▸ DOCUMENT SECTION
------------------------------------------------

Social isolation and clinical safety are just two of the growing challenges hospices face as another wave of COVID-19 takes hold nationwide. As hospice leaders make changes to immediately address these difficulties, some are realizing those changes will become part of their long-term strategy.
Michelle Burris, CFO of Delaware Hospice in Newark, and Michael Lalor, MD, CMO at Trellis Supportive Care in Winston-Salem, N.C., shared examples of how they're reimagining their workforce strategies during a keynote session at Becker's Post-Acute Virtual Forum Nov. 16. The panel was titled, "Post-acute care re-imagined: How COVID-19 will change nursing homes, hospice for years to come."
Here is an excerpt from the conversation, lightly edited for clarity. To view the full session on demand, click here.
Question: How has the pandemic made you reimagine your workforce strategies?
Dr. Michael Lalor: We've changed recruiting and training processes. We've focused on the critical clinical functions that have to be trained at the bedside versus things that are more administrative that can be done through remote learning platforms. Creating those remote training programs have completely changed how we onboard. Additionally, transitioning into this time of year, so many organizations are starting their annual evaluation process. We had to completely re-imagine that from the prospect of not being able to sit down face to face with all the members of our workforce. When delivering those evaluations, we're going to focus on skills that may not have been in last year's evaluation but will now be considered from a performance perspective.

------------------------------------------------

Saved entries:

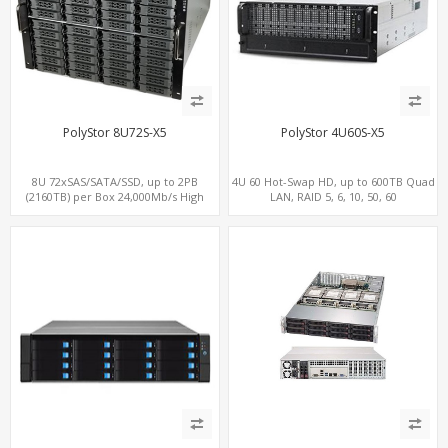
PolyStor 8U72S-X5
PolyStor 4U60S-X5
8U 72xSAS/SATA/SSD, up to 2PB
4U 60 Hot-Swap HD, up to 600TB Quad
(2160TB) per Box 24,000Mb/s High
LAN, RAID 5, 6, 10, 50, 60
Performance iSCSI/SAN/NAS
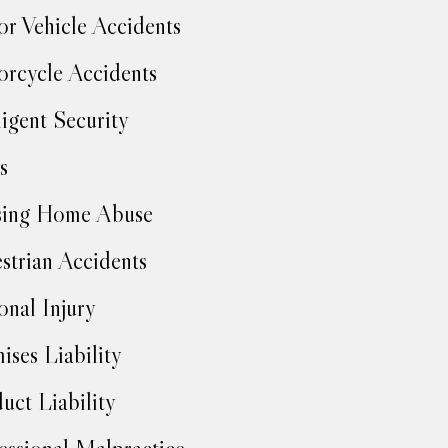
r Vehicle Accidents
rcycle Accidents
igent Security
s
sing Home Abuse
strian Accidents
onal Injury
ises Liability
uct Liability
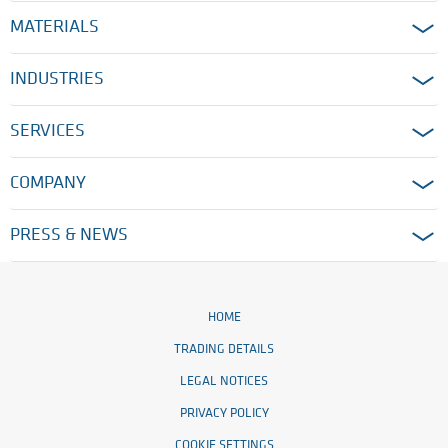
MATERIALS
INDUSTRIES
SERVICES
COMPANY
PRESS & NEWS
HOME
TRADING DETAILS
LEGAL NOTICES
PRIVACY POLICY
COOKIE SETTINGS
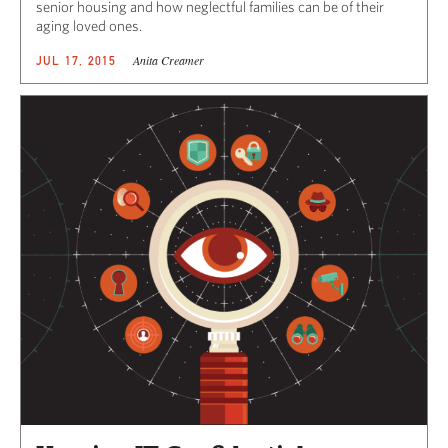
senior housing and how neglectful families can be of their
aging loved ones.
Anita Creamer
JUL 17, 2015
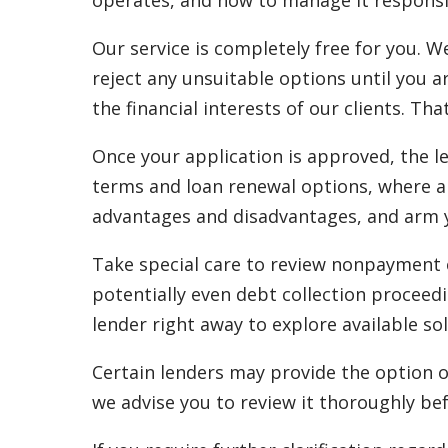
operates, and how to manage it responsi
Our service is completely free for you. W
reject any unsuitable options until you a
the financial interests of our clients. Tha
Once your application is approved, the l
terms and loan renewal options, where ap
advantages and disadvantages, and arm yo
Take special care to review nonpayment cl
potentially even debt collection proceedi
lender right away to explore available sol
Certain lenders may provide the option o
we advise you to review it thoroughly bef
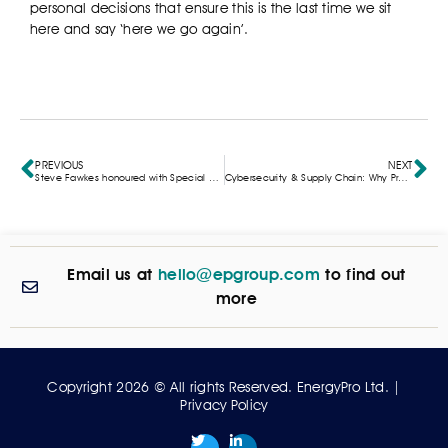
personal decisions that ensure this is the last time we sit
here and say ‘here we go again’.
PREVIOUS
NEXT
Steve Fawkes honoured with Special Recognition at the Energy Saving Awards
Cybersecurity & Supply Chain: Why Provenance Matters for a Secure Energy Future
Email us at
hello@epgroup.com
to find out
more
Copyright 2026 © All rights Reserved. EnergyPro Ltd. |
Privacy Policy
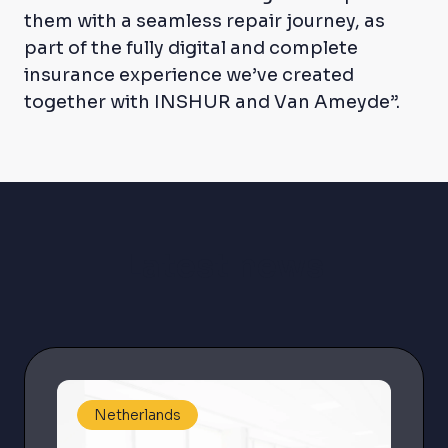
them with a seamless repair journey, as
part of the fully digital and complete
insurance experience we’ve created
together with INSHUR and Van Ameyde”.
Latest news
Netherlands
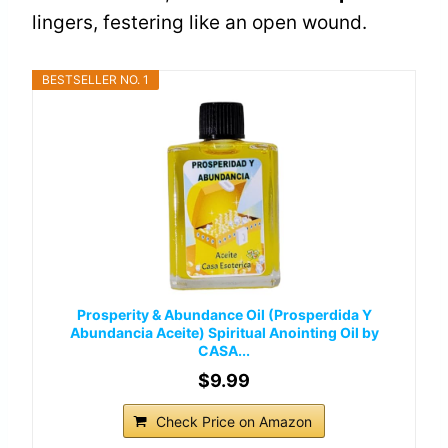
lingers, festering like an open wound.
BESTSELLER NO. 1
Prosperity & Abundance Oil (Prosperdida Y
Abundancia Aceite) Spiritual Anointing Oil by
CASA...
$9.99
Check Price on Amazon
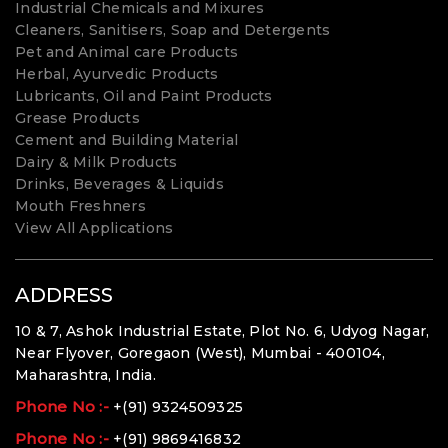
Industrial Chemicals and Mixures
Cleaners, Sanitisers, Soap and Detergents
Pet and Animal care Products
Herbal, Ayurvedic Products
Lubricants, Oil and Paint Products
Grease Products
Cement and Building Material
Dairy & Milk Products
Drinks, Beverages & Liquids
Mouth Freshners
View All Applications
ADDRESS
10 & 7, Ashok Industrial Estate, Plot No. 6, Udyog Nagar,
Near Flyover, Goregaon (West), Mumbai - 400104,
Maharashtra, India.
Phone No :-
+(91) 9324509325
Phone No :-
+(91) 9869416832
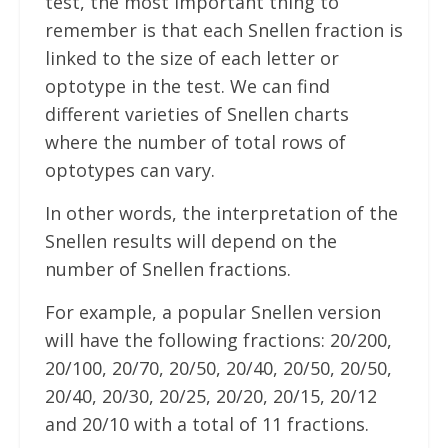
test, the most important thing to
remember is that each Snellen fraction is
linked to the size of each letter or
optotype in the test. We can find
different varieties of Snellen charts
where the number of total rows of
optotypes can vary.
In other words, the interpretation of the
Snellen results will depend on the
number of Snellen fractions.
For example, a popular Snellen version
will have the following fractions: 20/200,
20/100, 20/70, 20/50, 20/40, 20/50, 20/50,
20/40, 20/30, 20/25, 20/20, 20/15, 20/12
and 20/10 with a total of 11 fractions.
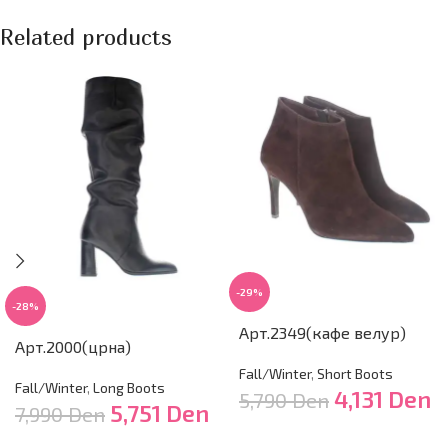
Related products
-29%
-28%
Арт.2349(кафе велур)
Арт.2000(црна)
Fall/Winter
,
Short Boots
Fall/Winter
,
Long Boots
4,131
Den
5,790
Den
5,751
Den
7,990
Den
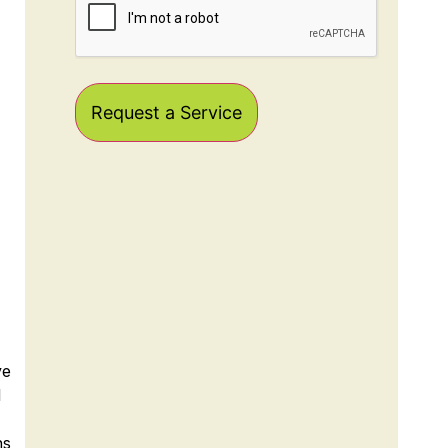
ye
l
ns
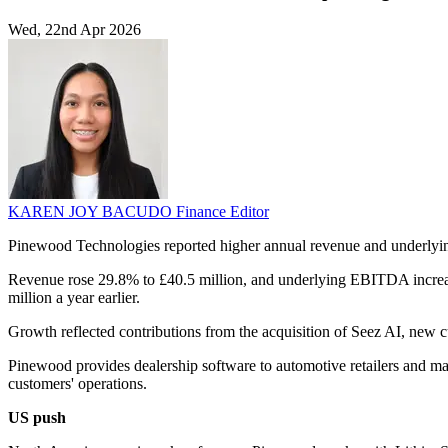
Wed, 22nd Apr 2026
KAREN JOY BACUDO
Finance Editor
Pinewood Technologies reported higher annual revenue and underlyin
Revenue rose 29.8% to £40.5 million, and underlying EBITDA increase
million a year earlier.
Growth reflected contributions from the acquisition of Seez AI, new c
Pinewood provides dealership software to automotive retailers and man
customers' operations.
US push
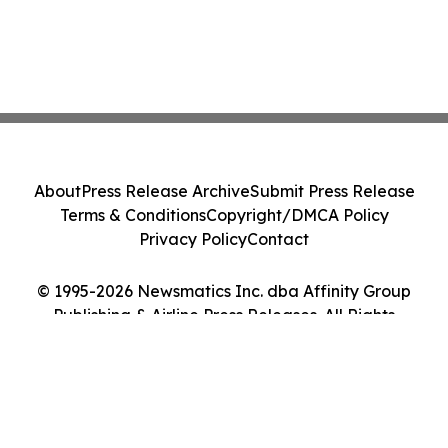
About
Press Release Archive
Submit Press Release
Terms & Conditions
Copyright/DMCA Policy
Privacy Policy
Contact
© 1995-2026 Newsmatics Inc. dba Affinity Group
Publishing & Airline Press Releases. All Rights
Reserved.
Cookie Settings / Your Privacy Choices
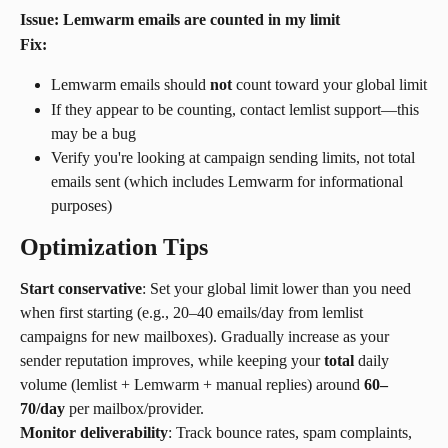
Issue: Lemwarm emails are counted in my limit
Fix:
Lemwarm emails should 
not
 count toward your global limit
If they appear to be counting, contact lemlist support—this 
may be a bug
Verify you're looking at campaign sending limits, not total 
emails sent (which includes Lemwarm for informational 
purposes)
Optimization Tips
Start conservative
: Set your global limit lower than you need 
when first starting (e.g., 20–40 emails/day from lemlist 
campaigns for new mailboxes). Gradually increase as your 
sender reputation improves, while keeping your 
total
 daily 
volume (lemlist + Lemwarm + manual replies) around 
60–
70/day
 per mailbox/provider.
Monitor deliverability
: Track bounce rates, spam complaints, 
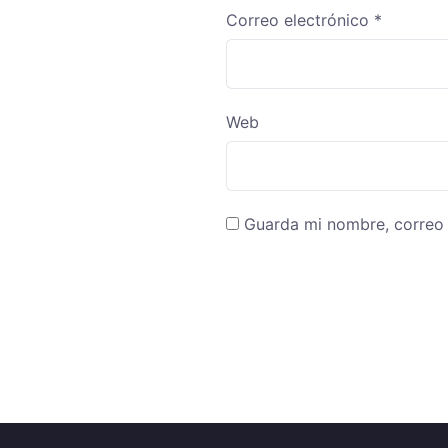
Correo electrónico
*
Web
Guarda mi nombre, correo 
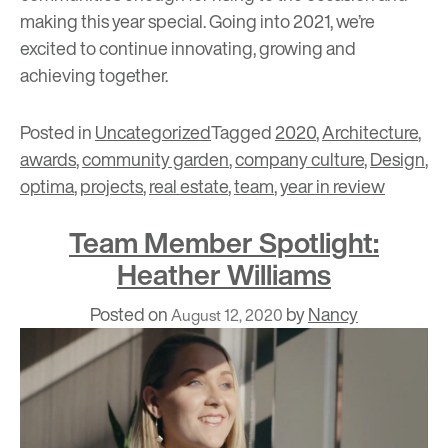
making this year special. Going into 2021, we’re
excited to continue innovating, growing and
achieving together.
Posted in
Uncategorized
Tagged
2020
,
Architecture
,
awards
,
community garden
,
company culture
,
Design
,
optima
,
projects
,
real estate
,
team
,
year in review
Team Member Spotlight:
Heather Williams
Posted on
by
Nancy
August 12, 2020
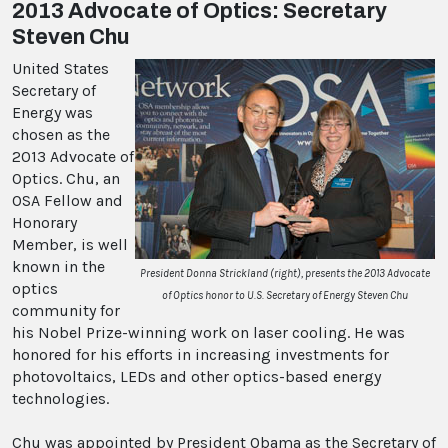
2013 Advocate of Optics: Secretary
Steven Chu
United States
Secretary of
Energy was
chosen as the
2013 Advocate of
Optics. Chu, an
OSA Fellow and
Honorary
Member, is well
known in the
President Donna Strickland (right), presents the 2013 Advocate
optics
of Optics honor to U.S. Secretary of Energy Steven Chu
community for
his Nobel Prize-winning work on laser cooling. He was
honored for his efforts in increasing investments for
photovoltaics, LEDs and other optics-based energy
technologies.
Chu was appointed by President Obama as the Secretary of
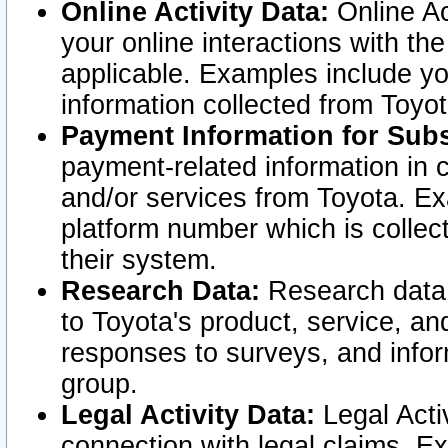
Online Activity Data:
Online Ac
your online interactions with t
applicable. Examples include yo
information collected from Toyo
Payment Information for Subs
payment-related information in 
and/or services from Toyota. Ex
platform number which is collec
their system.
Research Data:
Research data i
to Toyota's product, service, a
responses to surveys, and infor
group.
Legal Activity Data:
Legal Activ
connection with legal claims. Ex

------------------------------------------------

▸ WHAT TO DO
**1)** According to the hospice article, who is the CFO of Delaware Hospice?
**2)** Please extend the hospice article, picking up after its final sentence.

▸ ANSWERS TO EACH TASK
**1)** Michelle Burris

**2)**
Michelle Burris: The pandemic has brought an opportunity that perhaps we would not have seen otherwise. Before the pandemic, our clinical team was resistant to embracing and trying telemedicine here at Delaware Hospice. But with the pandemic, we rolled it out and it has been extremely effective. It has helped us on the administrative side with flexibility with our staff, which is something we didn't have in the past. Our care teams have children in school, maybe they're in school, maybe they're remote learning, things like that. So now we're asking ourselves: How do we set everybody up so they can be successful, whether they're physically here in the office or whether they're working remotely?